Finding himself at the bottom of his cup, Johnathan set it back on the table.

"I'm not sure that's a possibility, Victor. I'm not sure how rich you think I am, but not I'm not wealthy enough to go off funding projects that I don't even understand. I'm sorry," Johnathan stood up, his chair squeaking as he pushed it back, "But I simply can't fund you at this time."

Johnathan had expected the Doctor's smile to break, perhaps even for him to become angry, but neither occurred. He simply sat serenely, his hyperactive manner never changing.

"How unfortunate, my dear friend. It is bad you feel that way, yeah? Perhaps your outlook will change in a few days. I will not be going anywhere, I'm sure you can find me again when things change."
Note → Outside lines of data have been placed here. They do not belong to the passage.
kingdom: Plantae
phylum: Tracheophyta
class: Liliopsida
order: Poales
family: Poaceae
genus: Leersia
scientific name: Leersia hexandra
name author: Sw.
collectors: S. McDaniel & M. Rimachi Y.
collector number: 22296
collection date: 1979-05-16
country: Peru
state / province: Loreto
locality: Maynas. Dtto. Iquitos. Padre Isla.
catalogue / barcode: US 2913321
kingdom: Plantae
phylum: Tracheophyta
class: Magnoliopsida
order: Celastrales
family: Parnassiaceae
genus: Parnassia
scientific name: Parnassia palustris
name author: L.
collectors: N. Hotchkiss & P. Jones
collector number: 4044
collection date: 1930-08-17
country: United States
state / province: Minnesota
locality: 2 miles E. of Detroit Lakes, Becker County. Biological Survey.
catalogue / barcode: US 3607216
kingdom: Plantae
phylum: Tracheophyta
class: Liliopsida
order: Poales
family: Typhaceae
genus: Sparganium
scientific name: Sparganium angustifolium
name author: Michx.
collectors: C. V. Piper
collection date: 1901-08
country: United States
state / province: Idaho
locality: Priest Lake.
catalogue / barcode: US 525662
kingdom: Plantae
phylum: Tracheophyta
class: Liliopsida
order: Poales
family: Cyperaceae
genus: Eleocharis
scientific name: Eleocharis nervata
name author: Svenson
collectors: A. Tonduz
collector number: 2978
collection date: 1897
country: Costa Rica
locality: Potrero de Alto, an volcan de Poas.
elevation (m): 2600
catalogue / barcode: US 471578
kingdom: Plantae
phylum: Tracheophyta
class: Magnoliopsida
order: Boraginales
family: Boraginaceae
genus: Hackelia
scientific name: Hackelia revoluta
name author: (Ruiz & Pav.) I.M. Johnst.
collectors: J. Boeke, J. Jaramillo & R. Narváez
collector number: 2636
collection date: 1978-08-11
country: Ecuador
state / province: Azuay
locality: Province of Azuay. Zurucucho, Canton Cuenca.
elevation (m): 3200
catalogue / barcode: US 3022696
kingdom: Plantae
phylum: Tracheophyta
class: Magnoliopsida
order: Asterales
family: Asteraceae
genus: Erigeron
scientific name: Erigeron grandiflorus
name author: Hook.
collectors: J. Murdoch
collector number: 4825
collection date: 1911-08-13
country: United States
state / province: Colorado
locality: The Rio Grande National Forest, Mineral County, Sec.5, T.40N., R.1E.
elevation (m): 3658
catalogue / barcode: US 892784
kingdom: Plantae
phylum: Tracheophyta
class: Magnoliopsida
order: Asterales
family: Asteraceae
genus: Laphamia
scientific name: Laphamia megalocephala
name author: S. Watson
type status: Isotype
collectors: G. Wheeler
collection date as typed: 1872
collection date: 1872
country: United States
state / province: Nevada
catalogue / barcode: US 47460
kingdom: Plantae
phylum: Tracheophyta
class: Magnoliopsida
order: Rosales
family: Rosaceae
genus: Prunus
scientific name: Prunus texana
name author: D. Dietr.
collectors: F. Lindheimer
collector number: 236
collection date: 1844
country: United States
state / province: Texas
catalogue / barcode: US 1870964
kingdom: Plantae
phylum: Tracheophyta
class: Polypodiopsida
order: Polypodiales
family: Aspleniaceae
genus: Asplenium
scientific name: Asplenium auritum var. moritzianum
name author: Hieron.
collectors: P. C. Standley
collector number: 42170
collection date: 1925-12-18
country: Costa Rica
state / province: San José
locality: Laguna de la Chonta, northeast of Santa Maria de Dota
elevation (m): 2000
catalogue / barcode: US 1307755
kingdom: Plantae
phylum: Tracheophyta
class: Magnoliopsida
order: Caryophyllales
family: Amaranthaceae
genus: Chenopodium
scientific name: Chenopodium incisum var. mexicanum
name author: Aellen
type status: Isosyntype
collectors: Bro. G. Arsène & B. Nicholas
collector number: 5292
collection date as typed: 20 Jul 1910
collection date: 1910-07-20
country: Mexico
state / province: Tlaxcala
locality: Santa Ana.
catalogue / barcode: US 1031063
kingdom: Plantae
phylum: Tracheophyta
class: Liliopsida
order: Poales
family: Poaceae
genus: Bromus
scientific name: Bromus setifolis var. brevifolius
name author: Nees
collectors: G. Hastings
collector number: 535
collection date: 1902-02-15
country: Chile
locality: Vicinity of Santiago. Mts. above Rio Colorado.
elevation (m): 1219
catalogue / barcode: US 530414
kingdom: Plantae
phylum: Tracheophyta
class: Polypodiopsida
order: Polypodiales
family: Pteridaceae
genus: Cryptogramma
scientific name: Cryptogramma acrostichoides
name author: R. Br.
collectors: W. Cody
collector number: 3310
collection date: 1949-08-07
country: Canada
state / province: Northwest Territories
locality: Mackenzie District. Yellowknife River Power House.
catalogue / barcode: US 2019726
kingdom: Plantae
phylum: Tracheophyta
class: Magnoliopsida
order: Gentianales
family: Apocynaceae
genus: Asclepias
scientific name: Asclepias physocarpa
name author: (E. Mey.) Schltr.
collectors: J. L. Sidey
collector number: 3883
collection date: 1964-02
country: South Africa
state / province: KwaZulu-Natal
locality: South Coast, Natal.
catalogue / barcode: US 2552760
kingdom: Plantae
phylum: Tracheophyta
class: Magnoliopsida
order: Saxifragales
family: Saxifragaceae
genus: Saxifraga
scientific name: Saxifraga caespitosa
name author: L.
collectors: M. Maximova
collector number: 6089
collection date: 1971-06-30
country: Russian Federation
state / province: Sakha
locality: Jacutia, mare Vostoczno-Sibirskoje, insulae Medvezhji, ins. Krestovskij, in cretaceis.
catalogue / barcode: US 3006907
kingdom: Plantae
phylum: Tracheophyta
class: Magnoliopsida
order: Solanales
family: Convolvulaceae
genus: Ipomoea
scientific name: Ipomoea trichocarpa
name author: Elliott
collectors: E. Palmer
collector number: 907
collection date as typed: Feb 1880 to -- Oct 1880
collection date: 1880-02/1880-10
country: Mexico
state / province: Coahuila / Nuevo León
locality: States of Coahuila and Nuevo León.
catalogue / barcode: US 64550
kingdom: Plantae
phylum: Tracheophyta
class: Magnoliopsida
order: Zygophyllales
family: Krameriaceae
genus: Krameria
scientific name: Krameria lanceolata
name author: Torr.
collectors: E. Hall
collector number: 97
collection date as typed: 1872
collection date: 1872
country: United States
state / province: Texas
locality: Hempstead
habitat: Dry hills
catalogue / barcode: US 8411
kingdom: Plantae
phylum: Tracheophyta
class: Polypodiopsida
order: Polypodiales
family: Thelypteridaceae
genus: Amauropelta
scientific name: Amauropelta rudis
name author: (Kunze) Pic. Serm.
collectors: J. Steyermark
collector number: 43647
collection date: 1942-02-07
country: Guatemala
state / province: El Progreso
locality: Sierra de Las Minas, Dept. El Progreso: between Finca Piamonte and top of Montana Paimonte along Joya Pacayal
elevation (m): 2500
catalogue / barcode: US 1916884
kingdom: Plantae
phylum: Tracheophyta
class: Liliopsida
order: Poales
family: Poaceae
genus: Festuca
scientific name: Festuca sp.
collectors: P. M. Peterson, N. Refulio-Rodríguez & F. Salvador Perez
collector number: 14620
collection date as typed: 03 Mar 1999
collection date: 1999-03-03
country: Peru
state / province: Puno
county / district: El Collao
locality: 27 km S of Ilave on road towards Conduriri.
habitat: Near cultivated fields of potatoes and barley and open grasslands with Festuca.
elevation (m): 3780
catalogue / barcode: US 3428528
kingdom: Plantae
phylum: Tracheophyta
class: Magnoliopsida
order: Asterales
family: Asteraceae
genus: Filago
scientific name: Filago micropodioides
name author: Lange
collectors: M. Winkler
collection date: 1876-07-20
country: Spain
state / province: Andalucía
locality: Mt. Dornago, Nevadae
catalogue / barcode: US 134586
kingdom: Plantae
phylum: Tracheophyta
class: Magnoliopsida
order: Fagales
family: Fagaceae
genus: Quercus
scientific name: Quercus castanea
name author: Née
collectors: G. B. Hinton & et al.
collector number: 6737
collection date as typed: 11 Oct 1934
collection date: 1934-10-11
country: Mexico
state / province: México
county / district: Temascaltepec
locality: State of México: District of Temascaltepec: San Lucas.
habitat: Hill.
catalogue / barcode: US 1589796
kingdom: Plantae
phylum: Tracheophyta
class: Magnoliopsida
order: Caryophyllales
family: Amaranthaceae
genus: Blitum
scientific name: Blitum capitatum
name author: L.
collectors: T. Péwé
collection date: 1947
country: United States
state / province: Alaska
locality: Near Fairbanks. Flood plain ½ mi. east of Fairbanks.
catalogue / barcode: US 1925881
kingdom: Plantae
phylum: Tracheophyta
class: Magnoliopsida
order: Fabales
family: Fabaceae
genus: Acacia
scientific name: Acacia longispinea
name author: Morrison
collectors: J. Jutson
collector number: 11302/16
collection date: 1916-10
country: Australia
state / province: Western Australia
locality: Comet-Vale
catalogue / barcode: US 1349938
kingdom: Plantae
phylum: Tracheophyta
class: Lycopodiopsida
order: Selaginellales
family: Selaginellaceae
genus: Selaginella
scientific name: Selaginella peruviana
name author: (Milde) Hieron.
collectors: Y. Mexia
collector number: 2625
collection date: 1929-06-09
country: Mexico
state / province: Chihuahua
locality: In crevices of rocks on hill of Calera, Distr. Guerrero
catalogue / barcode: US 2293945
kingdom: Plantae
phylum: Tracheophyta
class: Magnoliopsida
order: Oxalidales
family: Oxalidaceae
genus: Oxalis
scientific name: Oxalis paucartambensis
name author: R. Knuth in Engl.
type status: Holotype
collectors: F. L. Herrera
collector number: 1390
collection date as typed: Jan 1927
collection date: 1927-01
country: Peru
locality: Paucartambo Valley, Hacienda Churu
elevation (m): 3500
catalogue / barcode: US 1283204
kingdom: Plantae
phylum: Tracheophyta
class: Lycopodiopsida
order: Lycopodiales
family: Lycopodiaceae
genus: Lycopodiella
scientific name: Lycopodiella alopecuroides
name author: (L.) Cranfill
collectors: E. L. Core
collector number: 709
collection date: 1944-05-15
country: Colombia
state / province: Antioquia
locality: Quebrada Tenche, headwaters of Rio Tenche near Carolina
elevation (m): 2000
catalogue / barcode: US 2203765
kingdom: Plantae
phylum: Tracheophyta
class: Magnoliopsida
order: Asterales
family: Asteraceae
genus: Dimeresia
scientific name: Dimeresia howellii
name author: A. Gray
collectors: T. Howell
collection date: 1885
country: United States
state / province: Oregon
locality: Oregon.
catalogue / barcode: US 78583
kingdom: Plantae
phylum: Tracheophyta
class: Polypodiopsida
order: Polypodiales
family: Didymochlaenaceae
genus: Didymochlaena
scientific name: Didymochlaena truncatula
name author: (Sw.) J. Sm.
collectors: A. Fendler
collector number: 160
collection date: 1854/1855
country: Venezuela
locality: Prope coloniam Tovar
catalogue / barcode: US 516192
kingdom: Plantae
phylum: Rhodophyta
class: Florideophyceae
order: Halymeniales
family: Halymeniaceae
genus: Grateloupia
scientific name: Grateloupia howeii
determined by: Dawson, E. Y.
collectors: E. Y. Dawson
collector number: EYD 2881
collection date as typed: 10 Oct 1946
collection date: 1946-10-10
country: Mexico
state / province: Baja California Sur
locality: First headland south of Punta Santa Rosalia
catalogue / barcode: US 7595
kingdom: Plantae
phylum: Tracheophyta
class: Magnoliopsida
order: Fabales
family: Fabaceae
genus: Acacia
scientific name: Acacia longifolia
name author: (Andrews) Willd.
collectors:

Johnathan had a few choice words for the likelihood of such a thing happening, but he kept his words to himself as he stood up.

Suddenly light headed, Johnathan had to reached out a hand to steady himself on the table. In a heartbeat Victor was at his side, holding his shoulder.

"You are alright, yeah?" His voice held more concern than Johnathan expected. "You feel alright? Need I help you back?"

"No, No." Johnathan brushed him away and forced himself to stand straight. A moment later the nausea passed. "I'll be fine. It's simply the late hour. I must be going."

"Yeah, yeah." Victor followed him closely as they walked back through the main room. Johnathan had to hold the handkerchief back to his nose to stand the stench. Victor didn't seem to notice.

A moment later Johnathan was outside, Victor pulling the door closed behind him.

Taking a deep breath of the clear night air, Johnathan had to hold back the impulse to vomit, just to clear the reek from him.

A moment later he had Ginny unhitched from where he'd left her and the two of them were once again back on the road, both glad to be away from the odd establishment.

Glancing back over his shoulder, Johnathan could just see a pair of eyes watching him from behind one of the shuttered windows.